Kepemimpinan adalah suatu fungsi kualitas seorang individu bukan fungsi situasi , teknologi, atau durungan masyarakat. Hal ini mengandung pengertian dasar bahwa penelitian-penelitian kepemimpinan selalu condong menyatakan bahwa individu merupakan sumber kegiatan-kegiatannya. Atas dasar pendapat ini, para teorisi-teorisi sifat kepemimpinan berusaha untuk mempelajari sejarah pemimpin-pemimpin besar, seperti Napoleon, Hitler, Mao Tse Tung, Mahatma Gandhi dan sebagainya, Untuk menemukan ciri-ciri yang dimiliki mereka. Sebagai contoh, terhadap napoleon diteliti ciri-cir kepemimpinan alamiyahnya yang mampu membangkitkan situasi dan menjadi pemimpin besar.
Keith Davis mengikhtisarkan ada 4 ciri utama yang mempunyai pengaruh terhadap kesuksesan dalam organisasi:
1. Kecerdasan (intelligence)
Penelitian-penelitian pada umunya menunjukan bahwa seorang pemimpin mempunyai tingkat kecerdasn yang lebih tinggi daripada pengikutnya, tetapi tidak sangat berbeda.

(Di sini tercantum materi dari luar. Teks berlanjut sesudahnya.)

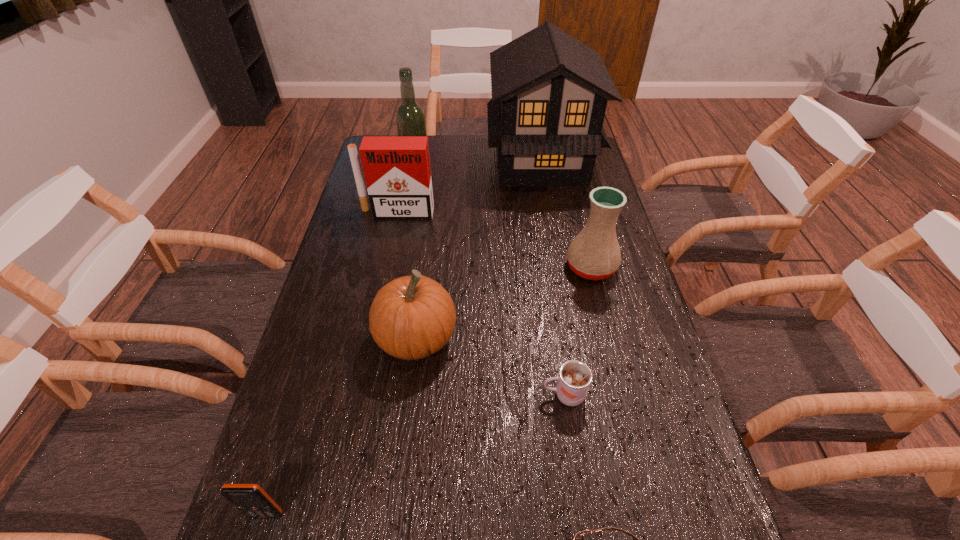
At what (x,y) coordinates should I click in order to perform the action: click on vacant area located on the front-facing side of the tallest object. Please return your answer as a coordinate pair (x, y). Image resolution: width=960 pixels, height=540 pixels. Looking at the image, I should click on (387, 162).

Identify the location of free space located on the front-facing side of the tallest object. point(432,162).

Locate an element on the screen. This screenshot has width=960, height=540. vacant space situated 0.150m on the left of the seventh shortest object is located at coordinates (363, 170).

Find the location of `vacant area situated on the front-facing side of the cigarette case`. vacant area situated on the front-facing side of the cigarette case is located at coordinates (378, 301).

Identify the location of vacant space situated on the left of the fifth nearest object. (438, 267).

Find the location of a particular element. vacant space located on the stem of the pumpkin is located at coordinates (557, 338).

Identify the location of blank space located on the side with the handle of the second shortest object. (378, 395).

The height and width of the screenshot is (540, 960). In order to click on vacant space located on the side with the handle of the second shortest object in this screenshot , I will do `click(405, 395)`.

I want to click on vacant area situated on the side with the handle of the second shortest object, so 365,395.

What are the coordinates of `dollhouse positioned at the far edge` in the screenshot? It's located at (549, 91).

2. Kedewasaan social dan hubungan social yang luas (social maturity and breadth)
2. Kedewasaan social dan hubungan social yang luas (social maturity and breadth)

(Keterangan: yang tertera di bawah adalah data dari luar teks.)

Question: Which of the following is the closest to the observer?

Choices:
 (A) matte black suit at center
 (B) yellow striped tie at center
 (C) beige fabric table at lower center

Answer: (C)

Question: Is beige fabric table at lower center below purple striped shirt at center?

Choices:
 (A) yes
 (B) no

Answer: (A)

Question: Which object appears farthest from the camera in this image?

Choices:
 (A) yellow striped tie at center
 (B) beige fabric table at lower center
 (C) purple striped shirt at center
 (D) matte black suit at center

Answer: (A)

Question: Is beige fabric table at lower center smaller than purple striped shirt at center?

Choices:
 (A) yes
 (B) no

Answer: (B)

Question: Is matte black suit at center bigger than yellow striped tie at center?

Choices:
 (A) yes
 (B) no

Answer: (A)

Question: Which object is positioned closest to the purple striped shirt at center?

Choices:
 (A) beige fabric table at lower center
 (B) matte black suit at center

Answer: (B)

Pemimpin cenderung mempunyai emosi yang stabil dan dewasa atau matang, serta mempunyai kegiatan-kegiatan dan perhatian yang luas.
3. Motivasi diri dan Dorongan berprestasi
3. Motivasi diri dan Dorongan berprestasi
Pemimpin secara relative mempunyai motivasi dan dorongan berprestasi yang tinggi. Mereka bekerja keras lebih untuk nilai intrinsic daripada ekstrinsik
4. Sikap-sikap Hubungan Manusiawi
4. Sikap-sikap Hubungan Manusiawi
Seorang pemimpin yang sukses akan mengakui harga diri dan martabat pengikut-pengikutnya, mempunyai perhatian yang tinggi dan berorientasi pada karyawan.

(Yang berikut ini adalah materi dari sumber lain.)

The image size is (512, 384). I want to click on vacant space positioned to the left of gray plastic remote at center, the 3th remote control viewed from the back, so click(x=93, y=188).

Ciri-ciri yang dikemukakan davis diatas adalah hanya salah satu daftar dari sekian banyak kemungkinan sifat-sifat penting kepemimpinan organisasional. Meskipun seorang dapat memperoleh data-data riset untuk mendukung sifat-sifat pada daftar Davis atau ahli lain, sampai sekarang tidak ada yang konklusif. Teori sifat kepemimpinan ini lebih bersifat deskriptif tetapi dengan nilai analitis dan prediktif yang rendah.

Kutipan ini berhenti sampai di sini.